Maya Arakon a laissé ses livres derrière elle et pris un avion la semaine dernière. Comme de nombreux intellectuels turcs, elle a choisi de quitter son pays, qu’elle ne reconnaît plus. Elle était politologue à l’université Süleyman Shah d’Istanbul, enseignait notamment la résolution des conflits et menait des recherches sur les questions de terrorisme, dans une faculté qui appartient au mouvement Gülen – dont elle-même ne se sent absolument pas proche. Après la tentative de putsch du 15 juillet dernier attribuée par le pouvoir à la confrérie, les quinze universités gülénistes ont été fermées, la police est venue souder les portes de celle de Maya Arakon. L’universitaire n’a reçu aucun courrier, aucun coup de fil des autorités universitaires. Du jour au lendemain, elle n’avait simplement plus de travail, plus d’étudiants, plus de salaire. Jusqu’au dernier moment, elle a espéré accéder à son bureau pour récupérer au moins ses livres. Mais elle s’est envolée sans eux, le 8 août, pour les États-Unis. Elle n’était pas certaine d’y parvenir : le gouvernement empêche une partie des enseignants de travailler en Turquie, mais il leur interdit dans le même temps de quitter le pays sans autorisation. Elle a réussi à passer. Avant son départ, fin juillet, nous avions passé deux matinées en terrasse d’un café de Bostanci, sur la rive asiatique du Bosphore, pour qu’elle m’explique cet exil volontaire, le lien brisé à son pays sans mémoire
, où elle se sentait devenir étrangère.
Une lampe rouge s’est allumée dans ma tête. Je me suis dis : là, ils arrêtent les membres de Gülen, la deuxième vague sera pour arrêter tous les opposants.

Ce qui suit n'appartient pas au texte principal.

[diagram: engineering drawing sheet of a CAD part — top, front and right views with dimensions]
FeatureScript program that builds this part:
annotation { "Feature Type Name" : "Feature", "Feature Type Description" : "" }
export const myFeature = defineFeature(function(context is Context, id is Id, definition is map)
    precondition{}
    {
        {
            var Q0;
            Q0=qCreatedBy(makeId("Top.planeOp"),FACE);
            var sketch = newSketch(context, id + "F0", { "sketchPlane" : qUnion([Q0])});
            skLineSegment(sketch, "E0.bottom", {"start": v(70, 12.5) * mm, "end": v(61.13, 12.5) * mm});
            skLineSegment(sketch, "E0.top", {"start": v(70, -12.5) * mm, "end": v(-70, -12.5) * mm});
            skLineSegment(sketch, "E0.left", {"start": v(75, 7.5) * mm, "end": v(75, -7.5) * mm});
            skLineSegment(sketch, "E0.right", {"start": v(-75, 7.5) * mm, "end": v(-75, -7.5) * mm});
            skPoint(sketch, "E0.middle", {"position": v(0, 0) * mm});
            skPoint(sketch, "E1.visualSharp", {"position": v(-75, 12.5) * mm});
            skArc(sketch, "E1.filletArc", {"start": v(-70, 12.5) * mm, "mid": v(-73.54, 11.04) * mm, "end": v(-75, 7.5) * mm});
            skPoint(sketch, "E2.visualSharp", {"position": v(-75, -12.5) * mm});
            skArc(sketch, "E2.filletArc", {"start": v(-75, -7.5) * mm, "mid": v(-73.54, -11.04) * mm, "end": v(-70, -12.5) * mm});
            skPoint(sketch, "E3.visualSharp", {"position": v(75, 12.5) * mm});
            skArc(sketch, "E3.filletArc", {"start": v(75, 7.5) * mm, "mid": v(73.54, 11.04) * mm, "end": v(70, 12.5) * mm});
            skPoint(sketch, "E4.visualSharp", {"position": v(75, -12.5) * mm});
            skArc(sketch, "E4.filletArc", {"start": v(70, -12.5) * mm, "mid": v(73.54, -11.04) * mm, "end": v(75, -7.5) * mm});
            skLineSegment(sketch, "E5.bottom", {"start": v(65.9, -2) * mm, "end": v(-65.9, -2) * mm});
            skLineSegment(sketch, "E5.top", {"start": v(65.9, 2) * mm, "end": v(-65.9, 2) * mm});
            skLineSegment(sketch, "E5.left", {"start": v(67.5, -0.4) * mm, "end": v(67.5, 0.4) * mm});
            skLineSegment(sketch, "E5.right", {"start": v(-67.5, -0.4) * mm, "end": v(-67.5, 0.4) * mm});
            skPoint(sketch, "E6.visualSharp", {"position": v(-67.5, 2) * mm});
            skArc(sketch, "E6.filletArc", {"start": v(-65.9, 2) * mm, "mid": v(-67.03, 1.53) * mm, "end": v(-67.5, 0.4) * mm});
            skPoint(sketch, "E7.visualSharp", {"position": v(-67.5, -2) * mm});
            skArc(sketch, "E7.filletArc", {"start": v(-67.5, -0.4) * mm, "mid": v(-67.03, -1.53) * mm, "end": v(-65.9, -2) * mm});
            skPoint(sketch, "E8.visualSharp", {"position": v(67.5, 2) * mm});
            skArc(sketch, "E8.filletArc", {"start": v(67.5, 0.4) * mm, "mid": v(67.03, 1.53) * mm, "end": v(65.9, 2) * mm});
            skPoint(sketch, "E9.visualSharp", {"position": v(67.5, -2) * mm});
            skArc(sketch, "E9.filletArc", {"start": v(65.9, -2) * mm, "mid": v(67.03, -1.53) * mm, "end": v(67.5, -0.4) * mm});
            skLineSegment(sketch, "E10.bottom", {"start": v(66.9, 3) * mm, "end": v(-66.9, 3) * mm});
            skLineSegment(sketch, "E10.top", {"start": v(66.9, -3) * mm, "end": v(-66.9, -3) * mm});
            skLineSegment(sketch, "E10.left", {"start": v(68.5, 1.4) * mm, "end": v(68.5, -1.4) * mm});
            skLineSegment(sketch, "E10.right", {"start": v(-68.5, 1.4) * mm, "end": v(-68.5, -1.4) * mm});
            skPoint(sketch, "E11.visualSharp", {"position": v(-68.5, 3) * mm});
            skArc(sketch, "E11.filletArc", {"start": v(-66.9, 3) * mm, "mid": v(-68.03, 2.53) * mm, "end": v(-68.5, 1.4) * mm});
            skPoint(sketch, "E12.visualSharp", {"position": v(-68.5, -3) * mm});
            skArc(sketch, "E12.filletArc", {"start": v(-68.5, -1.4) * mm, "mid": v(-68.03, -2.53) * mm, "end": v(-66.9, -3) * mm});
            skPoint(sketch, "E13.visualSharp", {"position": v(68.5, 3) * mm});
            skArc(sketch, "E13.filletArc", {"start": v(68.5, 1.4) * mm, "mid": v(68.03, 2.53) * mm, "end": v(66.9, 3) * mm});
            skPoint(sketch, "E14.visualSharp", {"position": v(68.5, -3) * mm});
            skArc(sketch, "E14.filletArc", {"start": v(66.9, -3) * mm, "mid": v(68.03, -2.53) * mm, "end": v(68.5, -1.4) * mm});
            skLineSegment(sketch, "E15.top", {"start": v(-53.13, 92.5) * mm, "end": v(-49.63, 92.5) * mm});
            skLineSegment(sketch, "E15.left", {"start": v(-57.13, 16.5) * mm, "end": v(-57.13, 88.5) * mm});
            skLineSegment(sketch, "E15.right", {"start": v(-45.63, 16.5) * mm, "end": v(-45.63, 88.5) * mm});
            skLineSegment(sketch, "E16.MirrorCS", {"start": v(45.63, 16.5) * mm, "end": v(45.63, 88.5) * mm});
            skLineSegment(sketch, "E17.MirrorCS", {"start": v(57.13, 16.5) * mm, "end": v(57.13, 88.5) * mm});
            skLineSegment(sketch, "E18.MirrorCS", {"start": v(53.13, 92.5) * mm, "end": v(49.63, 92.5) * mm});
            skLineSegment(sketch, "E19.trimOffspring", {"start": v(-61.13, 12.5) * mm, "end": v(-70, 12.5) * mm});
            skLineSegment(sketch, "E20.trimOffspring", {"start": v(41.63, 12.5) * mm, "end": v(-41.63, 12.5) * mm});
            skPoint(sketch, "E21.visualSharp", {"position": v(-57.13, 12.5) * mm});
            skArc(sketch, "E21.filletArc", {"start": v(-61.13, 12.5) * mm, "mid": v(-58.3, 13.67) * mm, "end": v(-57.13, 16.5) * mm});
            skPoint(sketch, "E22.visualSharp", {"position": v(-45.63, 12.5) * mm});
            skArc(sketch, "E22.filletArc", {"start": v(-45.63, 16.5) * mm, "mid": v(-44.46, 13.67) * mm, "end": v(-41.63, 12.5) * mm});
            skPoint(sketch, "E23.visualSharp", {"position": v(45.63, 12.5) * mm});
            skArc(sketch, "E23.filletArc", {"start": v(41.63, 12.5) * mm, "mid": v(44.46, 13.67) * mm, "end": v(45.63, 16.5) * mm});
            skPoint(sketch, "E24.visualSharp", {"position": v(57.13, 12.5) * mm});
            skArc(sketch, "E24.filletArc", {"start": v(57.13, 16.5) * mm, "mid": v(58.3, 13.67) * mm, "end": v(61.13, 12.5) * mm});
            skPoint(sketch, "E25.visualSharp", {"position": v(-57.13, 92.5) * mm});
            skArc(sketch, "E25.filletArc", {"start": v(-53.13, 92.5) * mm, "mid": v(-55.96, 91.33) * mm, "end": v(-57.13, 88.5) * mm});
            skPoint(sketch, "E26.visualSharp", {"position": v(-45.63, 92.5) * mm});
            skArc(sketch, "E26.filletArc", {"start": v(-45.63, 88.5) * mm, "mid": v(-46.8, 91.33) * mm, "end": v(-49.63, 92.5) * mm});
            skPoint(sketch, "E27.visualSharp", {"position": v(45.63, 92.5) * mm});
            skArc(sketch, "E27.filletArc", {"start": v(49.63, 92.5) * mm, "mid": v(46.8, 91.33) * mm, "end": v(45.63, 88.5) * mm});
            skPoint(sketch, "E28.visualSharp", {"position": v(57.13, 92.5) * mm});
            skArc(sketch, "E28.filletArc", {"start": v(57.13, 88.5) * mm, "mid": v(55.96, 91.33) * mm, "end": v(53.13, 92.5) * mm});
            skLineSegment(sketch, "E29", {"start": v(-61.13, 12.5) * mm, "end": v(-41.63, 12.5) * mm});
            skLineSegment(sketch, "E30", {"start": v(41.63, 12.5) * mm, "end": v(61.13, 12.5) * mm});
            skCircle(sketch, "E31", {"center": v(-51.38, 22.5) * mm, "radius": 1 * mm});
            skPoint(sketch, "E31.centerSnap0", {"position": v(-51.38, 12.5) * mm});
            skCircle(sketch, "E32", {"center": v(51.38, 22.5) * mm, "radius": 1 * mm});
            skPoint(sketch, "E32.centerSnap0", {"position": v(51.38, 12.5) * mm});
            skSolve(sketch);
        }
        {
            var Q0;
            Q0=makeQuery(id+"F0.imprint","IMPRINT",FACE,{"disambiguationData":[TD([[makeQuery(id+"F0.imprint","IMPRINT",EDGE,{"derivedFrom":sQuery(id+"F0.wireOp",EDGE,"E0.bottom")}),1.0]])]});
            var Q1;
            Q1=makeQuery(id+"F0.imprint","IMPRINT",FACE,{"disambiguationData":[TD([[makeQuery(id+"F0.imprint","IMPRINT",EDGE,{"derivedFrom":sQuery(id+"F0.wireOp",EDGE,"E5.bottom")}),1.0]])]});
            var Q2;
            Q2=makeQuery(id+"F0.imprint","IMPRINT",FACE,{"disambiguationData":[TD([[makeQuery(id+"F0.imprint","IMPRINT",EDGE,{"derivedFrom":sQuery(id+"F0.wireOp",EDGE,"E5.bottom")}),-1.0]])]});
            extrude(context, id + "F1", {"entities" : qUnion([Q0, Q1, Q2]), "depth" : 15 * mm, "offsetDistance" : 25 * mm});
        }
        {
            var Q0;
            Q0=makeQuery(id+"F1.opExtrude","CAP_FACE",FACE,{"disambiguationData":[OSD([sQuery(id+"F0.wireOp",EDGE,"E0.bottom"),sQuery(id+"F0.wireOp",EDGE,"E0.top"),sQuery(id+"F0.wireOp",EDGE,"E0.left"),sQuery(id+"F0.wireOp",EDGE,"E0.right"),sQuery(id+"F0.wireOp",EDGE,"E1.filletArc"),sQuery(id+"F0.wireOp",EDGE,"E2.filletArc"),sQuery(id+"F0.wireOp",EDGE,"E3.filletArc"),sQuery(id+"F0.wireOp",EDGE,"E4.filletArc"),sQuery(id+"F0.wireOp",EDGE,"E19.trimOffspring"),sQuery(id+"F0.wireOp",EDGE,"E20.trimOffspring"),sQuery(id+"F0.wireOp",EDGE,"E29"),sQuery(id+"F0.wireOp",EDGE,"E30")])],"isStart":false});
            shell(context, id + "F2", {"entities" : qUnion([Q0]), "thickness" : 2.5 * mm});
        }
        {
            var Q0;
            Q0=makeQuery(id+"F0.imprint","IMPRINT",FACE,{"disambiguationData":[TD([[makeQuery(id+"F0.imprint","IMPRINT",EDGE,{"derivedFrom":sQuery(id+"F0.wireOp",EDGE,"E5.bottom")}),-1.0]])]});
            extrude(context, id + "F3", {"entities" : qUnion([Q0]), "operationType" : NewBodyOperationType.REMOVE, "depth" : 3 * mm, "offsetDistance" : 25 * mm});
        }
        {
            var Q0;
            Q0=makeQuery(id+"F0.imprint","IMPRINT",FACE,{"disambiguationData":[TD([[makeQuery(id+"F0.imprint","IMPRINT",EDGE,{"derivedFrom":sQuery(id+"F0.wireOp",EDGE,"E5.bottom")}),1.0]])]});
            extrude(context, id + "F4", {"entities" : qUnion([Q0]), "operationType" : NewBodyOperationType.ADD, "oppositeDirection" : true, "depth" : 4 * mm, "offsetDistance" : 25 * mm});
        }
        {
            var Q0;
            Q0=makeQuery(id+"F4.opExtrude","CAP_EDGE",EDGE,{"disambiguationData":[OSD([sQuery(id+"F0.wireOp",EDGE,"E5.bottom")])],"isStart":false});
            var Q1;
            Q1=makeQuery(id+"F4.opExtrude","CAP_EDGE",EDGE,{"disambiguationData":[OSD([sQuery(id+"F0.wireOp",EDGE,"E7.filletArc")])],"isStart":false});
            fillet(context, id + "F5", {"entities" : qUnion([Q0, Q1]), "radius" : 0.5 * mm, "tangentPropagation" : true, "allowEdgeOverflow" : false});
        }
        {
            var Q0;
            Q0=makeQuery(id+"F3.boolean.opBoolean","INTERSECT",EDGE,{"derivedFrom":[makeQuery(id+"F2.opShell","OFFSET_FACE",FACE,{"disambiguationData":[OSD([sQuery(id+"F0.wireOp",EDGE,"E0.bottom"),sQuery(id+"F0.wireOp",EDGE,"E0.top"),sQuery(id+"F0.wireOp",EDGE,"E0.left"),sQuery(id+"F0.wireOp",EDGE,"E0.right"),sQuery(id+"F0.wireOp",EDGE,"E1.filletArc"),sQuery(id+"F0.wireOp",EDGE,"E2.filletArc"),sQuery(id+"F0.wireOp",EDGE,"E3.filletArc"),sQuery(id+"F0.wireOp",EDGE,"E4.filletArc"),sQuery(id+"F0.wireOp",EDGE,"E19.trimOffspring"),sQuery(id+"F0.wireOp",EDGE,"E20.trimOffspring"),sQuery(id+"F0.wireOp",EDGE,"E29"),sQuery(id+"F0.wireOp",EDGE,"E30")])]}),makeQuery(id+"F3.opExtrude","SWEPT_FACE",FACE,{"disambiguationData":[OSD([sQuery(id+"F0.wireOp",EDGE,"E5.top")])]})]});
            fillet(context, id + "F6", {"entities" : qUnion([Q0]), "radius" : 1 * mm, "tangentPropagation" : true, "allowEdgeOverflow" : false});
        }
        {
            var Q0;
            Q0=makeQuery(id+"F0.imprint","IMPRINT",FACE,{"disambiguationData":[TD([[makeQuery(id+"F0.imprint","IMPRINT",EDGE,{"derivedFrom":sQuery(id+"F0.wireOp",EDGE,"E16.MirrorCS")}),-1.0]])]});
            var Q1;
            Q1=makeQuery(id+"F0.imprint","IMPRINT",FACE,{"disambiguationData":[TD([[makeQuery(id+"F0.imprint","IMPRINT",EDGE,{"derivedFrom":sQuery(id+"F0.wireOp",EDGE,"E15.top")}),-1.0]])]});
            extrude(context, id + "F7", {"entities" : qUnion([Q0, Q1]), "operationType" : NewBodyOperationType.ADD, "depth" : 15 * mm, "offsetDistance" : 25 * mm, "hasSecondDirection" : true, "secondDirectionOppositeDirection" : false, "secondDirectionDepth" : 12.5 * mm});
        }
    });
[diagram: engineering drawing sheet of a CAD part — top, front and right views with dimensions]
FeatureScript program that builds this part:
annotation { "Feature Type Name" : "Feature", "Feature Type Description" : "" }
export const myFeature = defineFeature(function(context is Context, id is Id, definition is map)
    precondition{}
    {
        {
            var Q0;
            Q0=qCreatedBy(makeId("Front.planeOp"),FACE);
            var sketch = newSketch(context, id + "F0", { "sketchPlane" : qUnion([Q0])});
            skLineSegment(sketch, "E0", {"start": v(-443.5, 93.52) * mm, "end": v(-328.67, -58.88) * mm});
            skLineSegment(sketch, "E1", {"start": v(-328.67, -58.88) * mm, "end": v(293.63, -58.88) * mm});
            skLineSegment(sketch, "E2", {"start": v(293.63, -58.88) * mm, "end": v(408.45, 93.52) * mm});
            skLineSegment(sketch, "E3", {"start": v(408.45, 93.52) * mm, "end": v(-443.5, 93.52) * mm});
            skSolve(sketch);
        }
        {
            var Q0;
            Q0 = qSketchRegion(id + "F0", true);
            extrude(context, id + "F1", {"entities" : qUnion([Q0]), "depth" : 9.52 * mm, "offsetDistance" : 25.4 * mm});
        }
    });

La nuit du 15 juillet, elle était en voiture dans Istanbul. Nous devions traverser le Bosphore pour rentrer chez moi, nous avons dû finir à pied : à chaque coin de rue, il y avait des groupes d’hommes, de vrais zombies, une ambiance qui m’a fait très peur. Je ne suis pourtant pas peureuse, j’ai subi plusieurs fois des menaces dans ce pays. Mais là, je tremblais en arrivant chez moi. Puis les arrestations et les suspensions ont commencé dès le lendemain. Comment ont-ils pu repérer en une nuit des dizaines de milliers de fonctionnaires, alors qu’ils n’ont pas su empêcher un seul attentat de l’État islamique en deux ans ? Leurs listes étaient prêtes. Il n’est pas interdit de penser qu’ils étaient au courant du coup [d’État] et qu’il l’ont laissé faire, pour profiter de l’occasion. Une lampe rouge s’est allumée dans ma tête. Je me suis dis : là, ils arrêtent les membres de Gülen, la deuxième vague sera pour arrêter tous les opposants.

Le premier décret gouvernemental après le putsch manqué a fermé les quinze universités gérées par la communauté de Fethullah Gülen.